What the task asks >> Starting with the line containing "Neuigkeiten - Feedback" and going on through the line containing "Gong der Sonnengruß", write out those lines again with "Sonnengruß" swapped for "Sonnengebet", leaving everything else unchanged.

Provided data >>
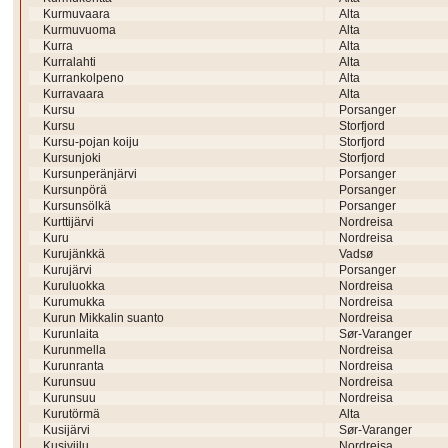
Kurmuvaara
Alta
Kurmuvuoma
Alta
Kurra
Alta
Kurralahti
Alta
Kurrankolpeno
Alta
Kurravaara
Alta
Kursu
Porsanger
Kursu
Storfjord
Kursu-pojan koiju
Storfjord
Kursunjoki
Storfjord
Kursunperänjärvi
Porsanger
Kursunpörä
Porsanger
Kursunsölkä
Porsanger
Kurttijärvi
Nordreisa
Kuru
Nordreisa
Kurujänkkä
Vadsø
Kurujärvi
Porsanger
Kuruluokka
Nordreisa
Kurumukka
Nordreisa
Kurun Mikkalin suanto
Nordreisa
Kurunlaita
Sør-Varanger
Kurunmella
Nordreisa
Kurunranta
Nordreisa
Kurunsuu
Nordreisa
Kurunsuu
Nordreisa
Kurutörmä
Alta
Kusijärvi
Sør-Varanger
Kusiviilu
Nordreisa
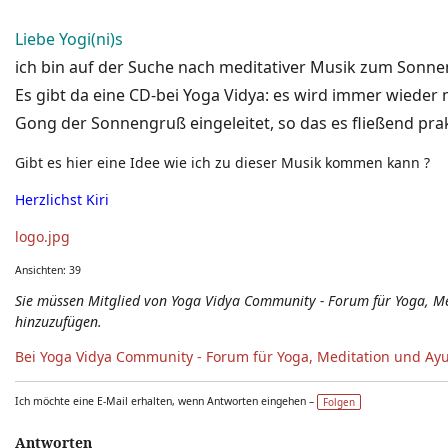
Neuigkeiten - Feedback - Anregungen zum Yoga-Forum
Liebe Yogi(ni)s
ich bin auf der Suche nach meditativer Musik zum Sonne
Es gibt da eine CD-bei Yoga Vidya: es wird immer wieder
Gong der Sonnengruß eingeleitet, so das es fließend pra
Gibt es hier eine Idee wie ich zu dieser Musik kommen kann ?
Herzlichst Kiri
logo.jpg
Ansichten: 39
Sie müssen Mitglied von Yoga Vidya Community - Forum für Yoga, 
hinzuzufügen.
Bei Yoga Vidya Community - Forum für Yoga, Meditation und Ay
Ich möchte eine E-Mail erhalten, wenn Antworten eingehen –
Folgen
Antworten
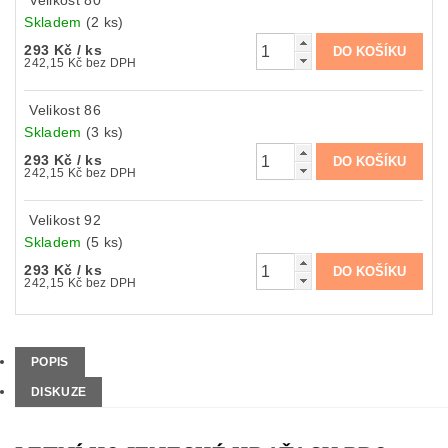
Skladem
(2 ks)
293 Kč
/ ks
242,15 Kč bez DPH
Velikost 86
Skladem
(3 ks)
293 Kč
/ ks
242,15 Kč bez DPH
Velikost 92
Skladem
(5 ks)
293 Kč
/ ks
242,15 Kč bez DPH
POPIS
DISKUZE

Exercise response >>
Neuigkeiten - Feedback - Anregungen zum Yoga-Forum
Liebe Yogi(ni)s
ich bin auf der Suche nach meditativer Musik zum Sonne
Es gibt da eine CD-bei Yoga Vidya: es wird immer wieder
Gong der Sonnengebet eingeleitet, so das es fließend pra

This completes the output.